Sunulan alıntı:

23 Ağustos 2012 Perşembe

ipe serilenin hüznü



Az önce yüz bin çığlık yuttum. Sokakta mendil satan bir çocuk bacak kadarlığına aldırmadan habire habire dünyanın amına koyarken hıçkırık geldi boğazıma yapıştı. Tam orta yerimden yarılmış gibi hissederken çiçek havuzunda çiçek satan kadınları gördüm. Kim demiş çingenelerin kötü koktuğunu; güller, begonyalar, papatyalar, sümbüller arasında bir yaygaradır kopuyor. Kadınlar mis geliyor bana ayaküstü. Üzerime bakıyorum yumurta topuklarım ve etekliğimle pek de cilalıyım. Kokum gelmiyor burnuma. Halimden darlanırken bir çığlık daha yapışıyor ağzıma.

Ayaklarım birbirine dolaşmış hızlıca yürüyorum. Telaşıma anlam veremeyip azarlıyorum kendimi. Çocuğu evde bırakıp kaçmış bir annenin suçu gelmiş yakama yapışmış sanki. Nereye gitsem taşıyorum. Gözüm hep arkada.  Bir ağlama sesi duysam benim küçüğü hatırlıyorum. “Babası iyi bakıyor mudur? Saat 3 uyku saati geldi. Uykusunu alamayınca da huzursuz oluyor halbuki.”
Annesi evde bırakıp kaçmış bir çocuğun mahzunluğunu takınıyorum sonra.  “Anne babam beni tutmayı bilmiyor. Saat üç oldu anne, uykum geldi, sen de gel artık.”

Verilen bilgiler:
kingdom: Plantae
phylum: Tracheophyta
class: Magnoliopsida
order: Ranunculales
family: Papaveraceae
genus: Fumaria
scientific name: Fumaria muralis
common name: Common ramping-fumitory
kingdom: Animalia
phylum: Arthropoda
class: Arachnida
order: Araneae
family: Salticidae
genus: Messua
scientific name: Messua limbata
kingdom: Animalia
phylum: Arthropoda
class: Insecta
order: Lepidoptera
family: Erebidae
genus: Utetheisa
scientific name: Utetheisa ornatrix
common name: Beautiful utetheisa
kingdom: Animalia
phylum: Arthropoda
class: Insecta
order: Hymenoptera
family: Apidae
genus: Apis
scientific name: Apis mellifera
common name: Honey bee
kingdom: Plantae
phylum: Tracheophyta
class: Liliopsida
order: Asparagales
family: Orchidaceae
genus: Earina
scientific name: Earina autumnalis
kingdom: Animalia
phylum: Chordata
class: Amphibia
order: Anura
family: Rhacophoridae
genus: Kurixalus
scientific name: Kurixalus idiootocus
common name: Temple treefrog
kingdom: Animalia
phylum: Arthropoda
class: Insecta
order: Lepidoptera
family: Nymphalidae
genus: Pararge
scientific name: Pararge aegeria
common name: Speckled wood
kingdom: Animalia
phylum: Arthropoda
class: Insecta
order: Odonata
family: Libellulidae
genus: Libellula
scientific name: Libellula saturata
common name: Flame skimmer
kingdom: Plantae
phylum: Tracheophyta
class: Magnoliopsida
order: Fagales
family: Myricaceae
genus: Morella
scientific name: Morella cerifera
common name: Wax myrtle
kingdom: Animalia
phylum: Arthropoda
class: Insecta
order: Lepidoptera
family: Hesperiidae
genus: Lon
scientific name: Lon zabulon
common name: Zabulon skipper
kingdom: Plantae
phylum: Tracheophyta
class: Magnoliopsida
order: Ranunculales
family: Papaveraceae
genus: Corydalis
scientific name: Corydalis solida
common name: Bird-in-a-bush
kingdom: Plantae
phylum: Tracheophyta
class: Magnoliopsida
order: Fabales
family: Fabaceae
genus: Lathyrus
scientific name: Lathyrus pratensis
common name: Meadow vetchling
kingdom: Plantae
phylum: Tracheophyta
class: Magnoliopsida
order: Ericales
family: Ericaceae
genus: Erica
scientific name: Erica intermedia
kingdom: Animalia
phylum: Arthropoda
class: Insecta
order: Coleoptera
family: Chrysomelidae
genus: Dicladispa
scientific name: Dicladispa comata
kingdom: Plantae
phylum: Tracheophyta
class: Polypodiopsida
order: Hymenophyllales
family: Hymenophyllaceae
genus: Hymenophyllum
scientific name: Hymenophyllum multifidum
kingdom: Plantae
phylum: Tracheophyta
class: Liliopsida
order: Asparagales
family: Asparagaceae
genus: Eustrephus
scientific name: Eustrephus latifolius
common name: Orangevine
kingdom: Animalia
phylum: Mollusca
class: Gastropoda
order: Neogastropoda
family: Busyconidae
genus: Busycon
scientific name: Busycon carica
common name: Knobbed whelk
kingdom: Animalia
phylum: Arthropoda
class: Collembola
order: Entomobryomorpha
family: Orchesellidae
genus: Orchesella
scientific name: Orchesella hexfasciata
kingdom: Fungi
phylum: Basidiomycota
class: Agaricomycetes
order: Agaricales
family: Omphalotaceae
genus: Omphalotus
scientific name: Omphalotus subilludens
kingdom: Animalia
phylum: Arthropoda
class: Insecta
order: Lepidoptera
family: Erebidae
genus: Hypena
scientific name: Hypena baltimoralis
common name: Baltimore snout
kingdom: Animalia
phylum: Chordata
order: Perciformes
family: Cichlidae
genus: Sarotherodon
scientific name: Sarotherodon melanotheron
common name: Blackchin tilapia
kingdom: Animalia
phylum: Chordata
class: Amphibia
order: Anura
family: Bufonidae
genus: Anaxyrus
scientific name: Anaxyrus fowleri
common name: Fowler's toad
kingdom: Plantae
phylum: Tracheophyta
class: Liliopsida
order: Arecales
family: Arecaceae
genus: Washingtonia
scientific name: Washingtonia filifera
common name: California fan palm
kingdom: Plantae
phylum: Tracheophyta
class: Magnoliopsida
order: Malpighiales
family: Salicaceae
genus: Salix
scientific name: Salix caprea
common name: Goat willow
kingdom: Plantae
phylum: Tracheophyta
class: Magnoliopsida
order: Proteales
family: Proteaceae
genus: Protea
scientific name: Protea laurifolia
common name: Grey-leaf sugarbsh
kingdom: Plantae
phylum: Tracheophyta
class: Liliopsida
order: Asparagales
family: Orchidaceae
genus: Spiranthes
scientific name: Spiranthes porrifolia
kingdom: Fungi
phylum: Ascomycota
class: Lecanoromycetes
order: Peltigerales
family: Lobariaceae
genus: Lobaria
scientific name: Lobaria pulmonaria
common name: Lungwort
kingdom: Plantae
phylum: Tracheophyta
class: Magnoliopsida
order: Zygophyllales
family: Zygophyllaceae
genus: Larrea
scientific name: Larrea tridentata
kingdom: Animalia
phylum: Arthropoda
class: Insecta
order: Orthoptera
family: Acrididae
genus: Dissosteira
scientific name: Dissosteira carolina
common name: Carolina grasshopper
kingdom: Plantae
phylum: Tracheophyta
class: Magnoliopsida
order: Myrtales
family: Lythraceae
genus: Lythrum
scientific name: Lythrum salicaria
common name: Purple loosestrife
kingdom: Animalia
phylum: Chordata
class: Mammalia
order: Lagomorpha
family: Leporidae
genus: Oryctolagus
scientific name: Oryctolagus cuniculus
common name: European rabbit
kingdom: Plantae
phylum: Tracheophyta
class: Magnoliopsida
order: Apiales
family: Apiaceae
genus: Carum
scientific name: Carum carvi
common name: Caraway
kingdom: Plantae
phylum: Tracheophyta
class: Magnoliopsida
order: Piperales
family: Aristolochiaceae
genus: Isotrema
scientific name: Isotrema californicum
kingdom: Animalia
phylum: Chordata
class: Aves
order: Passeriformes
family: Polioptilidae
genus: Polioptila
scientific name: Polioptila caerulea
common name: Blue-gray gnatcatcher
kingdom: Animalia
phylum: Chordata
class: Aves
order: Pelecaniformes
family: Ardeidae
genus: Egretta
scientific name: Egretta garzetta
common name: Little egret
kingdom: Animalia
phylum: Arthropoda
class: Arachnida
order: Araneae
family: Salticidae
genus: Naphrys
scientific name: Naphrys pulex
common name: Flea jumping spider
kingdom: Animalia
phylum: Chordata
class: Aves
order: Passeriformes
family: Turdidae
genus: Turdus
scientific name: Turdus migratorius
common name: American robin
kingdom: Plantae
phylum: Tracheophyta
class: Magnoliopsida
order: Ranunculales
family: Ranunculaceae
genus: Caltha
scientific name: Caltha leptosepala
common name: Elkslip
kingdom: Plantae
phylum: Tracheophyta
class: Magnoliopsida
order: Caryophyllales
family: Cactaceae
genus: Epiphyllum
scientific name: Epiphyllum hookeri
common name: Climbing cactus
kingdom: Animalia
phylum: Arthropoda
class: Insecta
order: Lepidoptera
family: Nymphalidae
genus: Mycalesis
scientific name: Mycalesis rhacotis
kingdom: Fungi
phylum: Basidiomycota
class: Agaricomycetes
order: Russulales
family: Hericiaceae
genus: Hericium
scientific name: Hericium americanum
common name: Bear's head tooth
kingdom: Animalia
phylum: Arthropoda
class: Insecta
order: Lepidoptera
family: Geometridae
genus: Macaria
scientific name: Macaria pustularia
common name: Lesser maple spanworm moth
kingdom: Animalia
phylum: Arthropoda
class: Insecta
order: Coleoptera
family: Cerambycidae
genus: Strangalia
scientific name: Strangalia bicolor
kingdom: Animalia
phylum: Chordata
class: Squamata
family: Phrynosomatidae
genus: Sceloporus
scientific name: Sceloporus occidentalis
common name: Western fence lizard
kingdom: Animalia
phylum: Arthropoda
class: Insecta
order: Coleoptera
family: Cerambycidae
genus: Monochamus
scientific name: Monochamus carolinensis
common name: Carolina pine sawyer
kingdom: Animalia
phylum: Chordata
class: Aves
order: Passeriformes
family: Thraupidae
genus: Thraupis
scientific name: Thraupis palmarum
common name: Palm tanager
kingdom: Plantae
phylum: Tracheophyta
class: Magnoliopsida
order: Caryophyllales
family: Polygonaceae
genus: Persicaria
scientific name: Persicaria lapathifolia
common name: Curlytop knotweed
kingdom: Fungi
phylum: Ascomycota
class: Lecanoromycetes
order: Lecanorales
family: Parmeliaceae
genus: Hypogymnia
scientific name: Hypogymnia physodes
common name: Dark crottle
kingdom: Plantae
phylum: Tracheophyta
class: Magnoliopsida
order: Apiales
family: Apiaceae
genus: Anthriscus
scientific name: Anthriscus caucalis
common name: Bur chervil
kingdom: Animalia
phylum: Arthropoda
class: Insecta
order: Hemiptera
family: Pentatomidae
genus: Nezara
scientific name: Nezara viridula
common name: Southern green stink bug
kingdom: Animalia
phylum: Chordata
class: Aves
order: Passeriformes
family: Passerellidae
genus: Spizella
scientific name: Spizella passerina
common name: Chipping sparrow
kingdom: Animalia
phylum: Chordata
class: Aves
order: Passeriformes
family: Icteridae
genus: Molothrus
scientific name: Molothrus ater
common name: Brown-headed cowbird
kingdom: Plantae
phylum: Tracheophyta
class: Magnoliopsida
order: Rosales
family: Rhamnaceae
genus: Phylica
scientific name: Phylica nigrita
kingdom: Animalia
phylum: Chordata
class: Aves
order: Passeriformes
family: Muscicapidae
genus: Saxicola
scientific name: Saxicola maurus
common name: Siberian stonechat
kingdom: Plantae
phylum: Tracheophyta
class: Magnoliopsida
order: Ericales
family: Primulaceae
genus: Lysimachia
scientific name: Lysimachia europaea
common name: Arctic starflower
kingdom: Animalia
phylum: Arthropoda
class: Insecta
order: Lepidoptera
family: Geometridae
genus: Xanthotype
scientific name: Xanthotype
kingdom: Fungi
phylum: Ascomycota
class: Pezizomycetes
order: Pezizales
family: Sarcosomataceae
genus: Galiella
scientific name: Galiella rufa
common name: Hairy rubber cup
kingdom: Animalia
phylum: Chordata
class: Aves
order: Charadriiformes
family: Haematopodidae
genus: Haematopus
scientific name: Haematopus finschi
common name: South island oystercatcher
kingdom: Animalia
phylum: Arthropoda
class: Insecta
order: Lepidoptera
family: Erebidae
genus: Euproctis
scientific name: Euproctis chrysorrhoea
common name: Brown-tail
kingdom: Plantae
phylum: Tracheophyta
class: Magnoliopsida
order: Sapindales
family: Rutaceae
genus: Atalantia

Kısa görev:
Alıntıda adı geçen bütün çiçek türlerini sıralayın. Kayıtların bu alıştırmada hiçbir işlevi yok.

Alıştırma çıktısı:
Güller, begonyalar, papatyalar, sümbüller